- _Énoncé du problème_
Dans le document sur le Hirak du Rif, quelles associations diffusent conjointement le commentaire ?

- _Document_
§
L’insistance du conseil à inclure des faits non objectifs et des conclusions subjectives fait que ce rapport n’est pas un document du domaine des droits de l’Homme mais plus un récit de nature politique conforme au discours purement sécuritaire des autorités et de la majorité gouvernementale, et en termes plus précis, ce rapport qui équivaut à une falsification de l’histoire.
Par conséquent, nous attirons l’attention de l’État sur la nécessité de mettre en œuvre la justice, l’équité et la reconnaissance face aux répercussions du Hirak du Rif, car quelle que soit la sincérité de ses promesses pour l’avenir du Rif, son passé continuera de ressusciter si les blessures de ce passé ne sont pas soignées avec équité.
TAFRA, 05 mars 2021
L’Association des Travailleurs Maghrébins de France et l’Association TAFRA pour la solidarité et la fidélité diffusent conjointement un commentaire à propos du Rapport du conseil national des droits de l’homme sur le Hirak du Rif : Pourquoi ?
Pourquoi le commentaire ?
Le Commentaire est un document factuel, reposant sur des événements documentés, datés et précisés, mais également un éclairage s’appuyant sur une analyse juridique. Il a pour objectif de mettre en exergue les aspects subjectifs et fallacieux portées par certaines affirmations du conseil national des droits de l’homme, révélatrices d’une compromission et d’une instrumentalisation de cet organe. C’est également, un outil pour relancer une campagne en faveur de la libération des militants du Hirak, de tous les militants et citoyens victimes de la répression.
Pourquoi aujourd’hui ?
L’actualité au Maroc, est une succession de démonstrations prouvant, si besoin, que le Hirak du Rif est une expression populaire de revendications dénonçant l’impasse de politiques économiques, sociales et culturelles basées sur un système prédateur s’accaparant les richesses du pays, usant d’une répression systémique de toute forme de contestation ou d’expression critique.
L’État de non-droit, s’est particulièrement illustré en condamnant les militants du « Hirak » du Rif à de lourdes peines, pour certains, allant à 20 ans de prison. Une répression qui n’est pas une exception. Elle n’a cessé et continue, de s’abattre sur des citoyens, des artistes, des youtubeurs, des activistes de droits humains. De nombreux journalistes sont accusés de violences sexuelles, de viols, de trafics d’êtres humains, de blanchiment, d’atteinte à la sécurité d’état… Une surveillance de masse est à l’œuvre, allant jusqu’à infiltrer les téléphones de certains militants par coûteux logiciel espion Pegasus de l’entreprise israélienne NSO.
Tout en instaurant un climat de terreur, le régime au Maroc continue à revendiquer une prétendue ouverture démocratique. Pour cela, il a recours à une conjonction entre l’appareil policier et judiciaire, prétendant que le droit est respecté. Ces pratiques sont exportées en dehors du Maroc. Un communiqué commun de la DGSN, de la DGST et de la DGED, annonce le dépôt de plaintes contre les personnes portant atteinte aux institutions marocaines depuis l’étranger, l’arrestation du youtubeur américano-marocain.
§
- _Informations affichées_
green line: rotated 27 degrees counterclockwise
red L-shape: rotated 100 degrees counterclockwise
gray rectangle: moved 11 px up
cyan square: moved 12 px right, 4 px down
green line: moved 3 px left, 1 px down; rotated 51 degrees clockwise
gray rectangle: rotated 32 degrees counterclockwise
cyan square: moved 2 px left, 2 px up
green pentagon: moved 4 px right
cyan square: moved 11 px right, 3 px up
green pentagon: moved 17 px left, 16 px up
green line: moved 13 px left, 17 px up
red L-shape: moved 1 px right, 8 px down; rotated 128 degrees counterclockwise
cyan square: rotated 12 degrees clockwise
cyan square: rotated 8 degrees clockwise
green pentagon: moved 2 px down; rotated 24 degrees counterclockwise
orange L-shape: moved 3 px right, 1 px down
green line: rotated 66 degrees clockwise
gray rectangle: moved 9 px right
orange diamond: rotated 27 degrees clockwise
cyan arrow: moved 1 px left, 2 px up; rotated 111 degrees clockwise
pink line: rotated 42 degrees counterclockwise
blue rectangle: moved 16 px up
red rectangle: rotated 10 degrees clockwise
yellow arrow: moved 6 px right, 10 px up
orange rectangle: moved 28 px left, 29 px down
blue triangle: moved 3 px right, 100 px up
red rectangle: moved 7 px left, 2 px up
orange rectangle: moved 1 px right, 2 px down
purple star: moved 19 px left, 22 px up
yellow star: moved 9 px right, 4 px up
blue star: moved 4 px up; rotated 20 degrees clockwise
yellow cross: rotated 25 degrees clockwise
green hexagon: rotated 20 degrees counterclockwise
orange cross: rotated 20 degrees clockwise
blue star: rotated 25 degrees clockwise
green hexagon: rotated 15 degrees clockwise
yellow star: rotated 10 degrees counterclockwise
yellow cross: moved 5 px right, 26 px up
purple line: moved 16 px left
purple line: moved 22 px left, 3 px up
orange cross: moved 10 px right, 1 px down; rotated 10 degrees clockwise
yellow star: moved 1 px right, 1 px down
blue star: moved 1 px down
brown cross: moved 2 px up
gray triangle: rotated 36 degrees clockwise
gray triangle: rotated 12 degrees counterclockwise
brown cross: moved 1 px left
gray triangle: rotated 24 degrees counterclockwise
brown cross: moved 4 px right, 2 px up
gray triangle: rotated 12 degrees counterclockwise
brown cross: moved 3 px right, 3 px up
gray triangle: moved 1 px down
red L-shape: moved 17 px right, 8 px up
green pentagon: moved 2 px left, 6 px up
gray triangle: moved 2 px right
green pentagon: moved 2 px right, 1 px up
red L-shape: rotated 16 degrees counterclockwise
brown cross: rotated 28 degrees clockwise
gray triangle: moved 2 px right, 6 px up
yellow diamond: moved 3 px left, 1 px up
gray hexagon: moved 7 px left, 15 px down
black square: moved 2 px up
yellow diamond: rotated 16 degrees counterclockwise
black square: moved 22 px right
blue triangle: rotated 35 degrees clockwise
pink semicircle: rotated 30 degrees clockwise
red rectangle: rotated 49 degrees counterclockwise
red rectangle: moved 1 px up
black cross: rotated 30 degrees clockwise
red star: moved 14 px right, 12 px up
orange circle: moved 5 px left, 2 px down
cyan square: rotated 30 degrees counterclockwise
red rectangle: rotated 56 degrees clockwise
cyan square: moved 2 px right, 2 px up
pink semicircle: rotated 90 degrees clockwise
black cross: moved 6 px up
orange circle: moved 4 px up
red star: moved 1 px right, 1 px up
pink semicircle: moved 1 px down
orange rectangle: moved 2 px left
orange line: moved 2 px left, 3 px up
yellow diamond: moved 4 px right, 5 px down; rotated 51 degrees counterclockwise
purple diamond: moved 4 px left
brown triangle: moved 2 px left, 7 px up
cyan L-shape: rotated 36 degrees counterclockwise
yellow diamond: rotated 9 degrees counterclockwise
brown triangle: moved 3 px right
§
- _Réponse attendue_
L’Association des Travailleurs Maghrébins de France et l’Association TAFRA pour la solidarité et la fidélité.